*** PROVIDED PASSAGE ***

This is an archive of the discontinued LLVM Phabricator instance.

[RISCV][MC] Refine MCInstrAnalysis based on registers used
ClosedPublic

Authored by jobnoorman on Mar 20 2023, 10:04 AM.

Details

Summary

MCInstrAnalysis provides a number of methods to query properties of
instructions (e.g., isTerminator(), isCall(),...). The default
implementation of these methods forwards the query to MCInstrDesc which
returns information based on various RISCVInstrInfo*.td files.

Since the info in MCInstrDesc is based on opcodes only, it is often
quite inaccurate. For example, JAL/JALR are never recognized as
terminators or branches while they certainly can be. However,
MCInstrAnalysis has access to the full MCInst so can improve accuracy by
inspecting registers used by the instruction.

This patch refines the following MCInstrAnalysis methods:

  • isTerminator: JAL/JALR with RD=X0;
  • isCall: JAL/JALR with RD!=X0
  • isReturn: JALR/C_JR with RD=X0, RS1 in {X1, X5}
  • isBranch: JAL/JALR/C_JR with RD=X0, RS1 not in {X1, X5};
  • isUnconditionalBranch: JAL/JALR/C_JR with RD=X0, RS1 not in {X1, X5};
  • isIndirectBranch: JALR/C_JR with RD=X0, RS1 not in {X1, X5};

Note that the reason for this patch is to simplify the RISCV target in
BOLT. While it's possible to implement everything there, it seems more
logical to implement it directly in the RISCV backend as other tools
might also be able to benefit from it.

Diff Detail

Event Timeline

jobnoorman created this revision.Mar 20 2023, 10:04 AM
Herald added a project: Restricted Project. · View Herald TranscriptMar 20 2023, 10:04 AM
jobnoorman requested review of this revision.Mar 20 2023, 10:04 AM
pcwang-thead added a comment.EditedMar 20 2023, 8:11 PM

Thanks! I think it's helpful. And I just have some questions.

*** End of PROVIDED PASSAGE ***

*REQUIRED ACTION 1*: According to the LLVM review page on refining MCInstrAnalysis, what register condition makes JAL/JALR count as a call?
*REQUIRED ACTION 2*: Write the next part of the LLVM review page on refining MCInstrAnalysis, starting right after its final sentence.
The lines that follow are not needed for any of this.

*** SUPPLIED MATERIAL ***

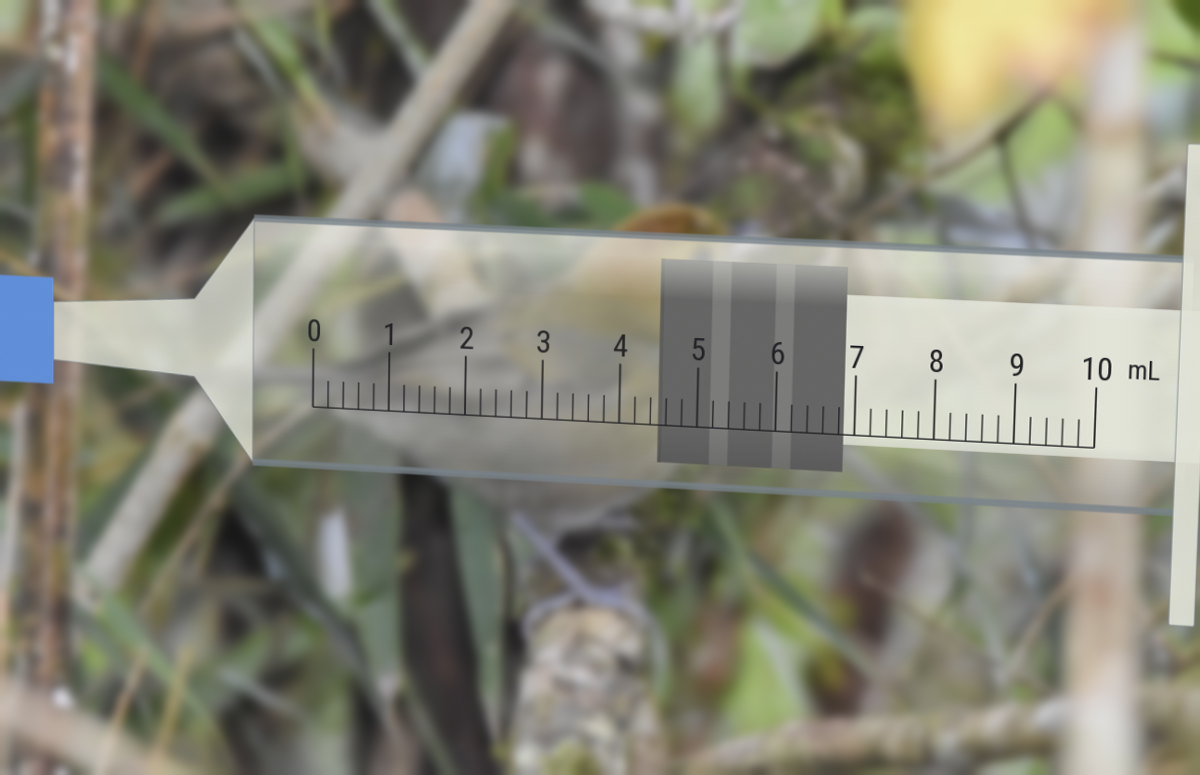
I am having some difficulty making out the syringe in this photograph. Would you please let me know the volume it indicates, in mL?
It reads 4.5 mL
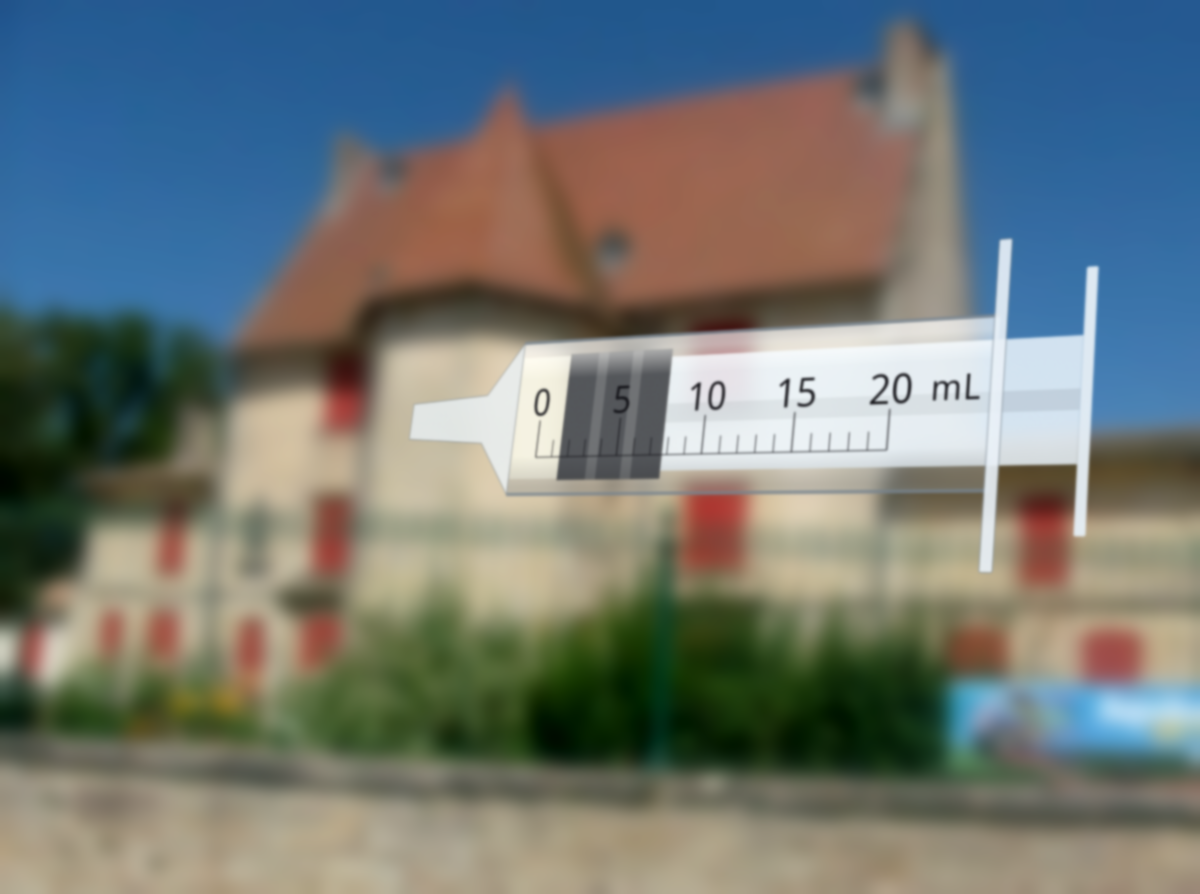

*** End of SUPPLIED MATERIAL ***

*ANSWER AREA 1*: JAL/JALR count as a call when RD!=X0.

*ANSWER AREA 2*:
llvm/lib/Target/RISCV/MCTargetDesc/RISCVMCTargetDesc.cpp
168

What about call t0, OUTLINED_FUNCTION where register is RISCV::X5?

180

What about jalr x0, x5 which is used in outlined function?

jobnoorman added inline comments.Mar 21 2023, 3:21 AM
llvm/lib/Target/RISCV/MCTargetDesc/RISCVMCTargetDesc.cpp
168

It's an interesting question whether we should handle outlined function calls here. I'd say it makes sense to do so but I would like to hear some more opinions about this.

We could also consider returning true for all JAL/JALR instructions where RD!=X0. The reasoning being that if the return address is stored anywhere, it's probably a function call.

180

If we decide to do the same for isCall, this could make sense for consistency. However, I'm a bit afraid that many indirect branches that happen to use X5 will be incorrectly recognized as returns.

Since both isCall and isReturn can only be estimates on RISC-V given just a single MCInst, the question is whether we want to over- or underestimate. I personally lean towards underestimating since returns are, in general, easy to detect on most targets. So giving a lot of false positives here might trip-up tools using this API.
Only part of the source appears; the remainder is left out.